Fund Services Alert: Extenders Bill Update

Fund Services Alert: Extenders Bill Update

There [was] no resolution [last] week with respect to the proposed legislation providing for a portion of carried interest to be taxed at ordinary income tax rates. The carried interest legislation was proposed in the tax extender's bill (H.R. 4213) passed by the House on May 28, 2010 (the "House bill"). The Senate has not been able to pass the House bill or any of the proposed amendments to the House bill. House leaders had planned to stay in session for votes today in case the Senate completed its work on the House bill. However, it was announced late yesterday that no further votes will be held, and the House members ha[d] the opportunity to return to their home districts for the weekend. A brief chronology of the recent Senate history of the carried interest legislation is set forth below.

History of the Extender's Bill in the Senate

On June 8, the Senate began debate on an amendment to the House Bill (S. Amdt. 4301). While the House Bill would tax 50 percent of carried interest at ordinary rates until Jan. 1, 2013 and then increase to 75 percent, the amendment would slightly reduce the percentages so that beginning Jan. 1, 2013, 35 percent of carried interest is taxed as capital gains while 65 percent is taxed at ordinary income rates. In addition, the Senate amendment would allow assets held for at least seven years to be taxed at a 45-55 percent split.

On June 9, key House Democrats expressed opposition to the Senate amendment to the House Bill, including the reduced tax increase on carried interest earnings.

On June 10, Senator John Thune (R-S.D.) introduced the Republicans' alternative amendment (S. Amdt. 4376) to the House bill then before the Senate. Thune's amendment would have replaced all of the tax increases in the current amendment with spending cuts or unspent stimulus dollars.

On June 10, Sens. Olympia Snowe (R-Maine) and Mike Enzi (R-Wyo.) introduced an amendment (S. Amdt. 4342) that would strip new, tighter tax rules on Subchapter S corporations from the amendment to the House bill.

On June 14, Senate Majority Leader Harry Reid (D-Nev.) filed a motion to invoke cloture on the House bill in an effort to complete the Senate's version of the legislation by the end of the week. Cloture is the only procedure by which the Senate can vote to place a time limit on consideration of a bill or other matter, and thereby overcome any attempt to block or delay Senate action on a bill or other matter by debating it at length, by offering numerous procedural motions, or by any other delaying or obstructive actions.

On June 15, Senate Democratic leaders were still short of the 60 votes needed to invoke cloture on the House bill.
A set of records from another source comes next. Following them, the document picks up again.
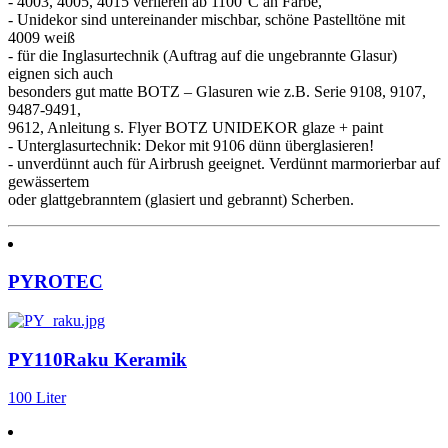
- 4003, 4005, 4015 verlieren ab 1100°C an Farbe,
- Unidekor sind untereinander mischbar, schöne Pastelltöne mit
4009 weiß
- für die Inglasurtechnik (Auftrag auf die ungebrannte Glasur)
eignen sich auch
besonders gut matte BOTZ – Glasuren wie z.B. Serie 9108, 9107,
9487-9491,
9612, Anleitung s. Flyer BOTZ UNIDEKOR glaze + paint
- Unterglasurtechnik: Dekor mit 9106 dünn überglasieren!
- unverdünnt auch für Airbrush geeignet. Verdünnt marmorierbar auf
gewässertem
oder glattgebranntem (glasiert und gebrannt) Scherben.
PYROTEC
PY110Raku Keramik
100 Liter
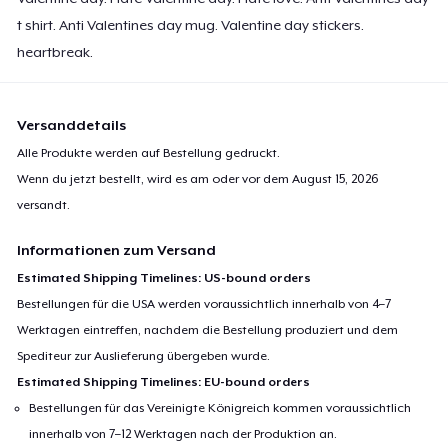
t shirt. Anti Valentines day mug. Valentine day stickers.
heartbreak.
Versanddetails
Alle Produkte werden auf Bestellung gedruckt.
Wenn du jetzt bestellt, wird es am oder vor dem
August 15, 2026
versandt.
Informationen zum Versand
Estimated Shipping Timelines: US-bound orders
Bestellungen für die USA werden voraussichtlich innerhalb von 4–7
Werktagen eintreffen, nachdem die Bestellung produziert und dem
Spediteur zur Auslieferung übergeben wurde.
Estimated Shipping Timelines: EU-bound orders
Bestellungen für das Vereinigte Königreich kommen voraussichtlich
innerhalb von 7–12 Werktagen nach der Produktion an.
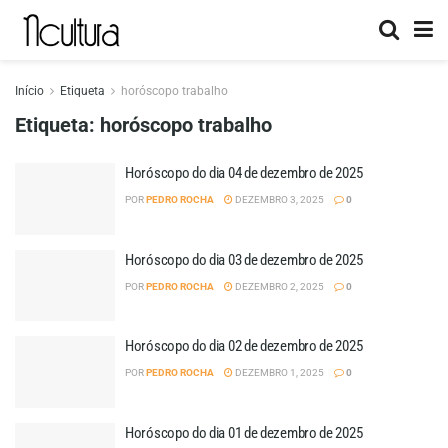
Início
Etiqueta
horóscopo trabalho
Etiqueta:
horóscopo trabalho
Horóscopo do dia 04 de dezembro de 2025
POR
PEDRO ROCHA
DEZEMBRO 3, 2025
0
Horóscopo do dia 03 de dezembro de 2025
POR
PEDRO ROCHA
DEZEMBRO 2, 2025
0
Horóscopo do dia 02 de dezembro de 2025
POR
PEDRO ROCHA
DEZEMBRO 1, 2025
0
Horóscopo do dia 01 de dezembro de 2025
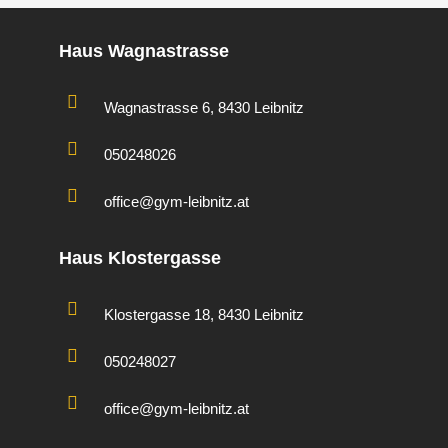
Haus Wagnastrasse
Wagnastrasse 6, 8430 Leibnitz
050248026
office@gym-leibnitz.at
Haus Klostergasse
Klostergasse 18, 8430 Leibnitz
050248027
office@gym-leibnitz.at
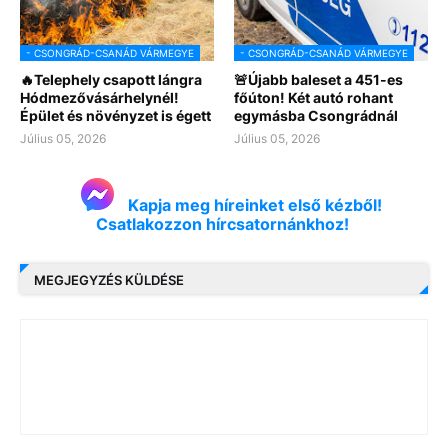
- CSONGRÁD-CSANÁD VÁRMEGYE
- CSONGRÁD-CSANÁD VÁRMEGYE
🔥Telephely csapott lángra
🚨Újabb baleset a 451-es
Hódmezővásárhelynél!
főúton! Két autó rohant
Épület és növényzet is égett
egymásba Csongrádnál
Július 05, 2026
Július 05, 2026
Kapja meg híreinket első kézből!
Csatlakozzon hírcsatornánkhoz!
MEGJEGYZÉS KÜLDÉSE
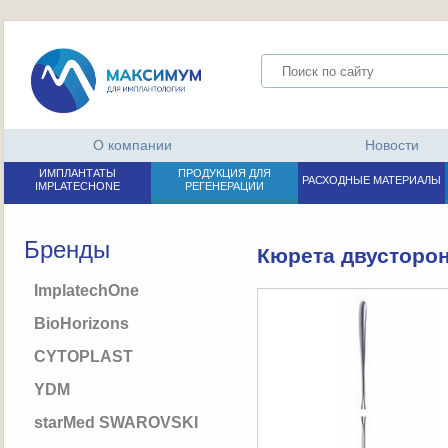
О компании
Новости
ИМПЛАНТАТЫ
ПРОДУКЦИЯ ДЛЯ
РАСХОДНЫЕ МАТЕРИАЛЫ
IMPLATECHONE
РЕГЕНЕРАЦИИ
Бренды
Кюрета двусторон
ImplatechOne
BioHorizons
CYTOPLAST
YDM
starMed SWAROVSKI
On June 16, Senate Finance Committee Chairman Max Baucus (D-Mont.) introduced a new substitute amendment (S. Amdt. 4369) that would tax 75 percent of carried interest income at ordinary tax rates (the same level as provided in the House bill). However, this substitute amendment would only impose ordinary tax rates on 50 percent of the carried interest from investments held for more than five years. The Baucus amendment also scaled back on tax increases on principals of Subchapter S corporations.

On June 16, Sen. Thune's amendment to the House bill was withdrawn after it garnered only 41 of the 60 votes needed to overcome procedural hurdles in the Senate.

On June 16, Sen. Reid filed a motion to invoke cloture on the Baucus substitute amendment, setting up a possible cloture vote for June 18.

On June 17, an impromptu cloture vote on the Baucus substitute amendment revealed that Democrats remain four votes short of the 60 that are needed.

Baucus has said the carried interest provisions in his amendments are still in need of a technical change that would make it clear that the founders of partnerships will pay taxes at ordinary income tax rates on 50 percent of the proceeds they get from sales of their shares of the firm, addressing a concern with respect to the taxation of enterprise value (the increase in the value of a business's stock as a result of the returns from the owners' years of building the company).

The material in this publication is based on laws, court decisions, administrative rulings, and congressional materials, and should not be construed as legal advice or legal opinions on specific facts. The information in this publication is not intended to create, and the transmission and receipt of it does not constitute, a lawyer-client relationship. Internal Revenue Service rules require that we advise you that the tax advice, if any, contained in this publication was not intended or written to be used by you, and cannot be used by you, for the purposes of (i) avoiding penalties under the Internal Revenue Code or (ii) promoting, marketing or recommending to another party any transaction or matter addressed herein.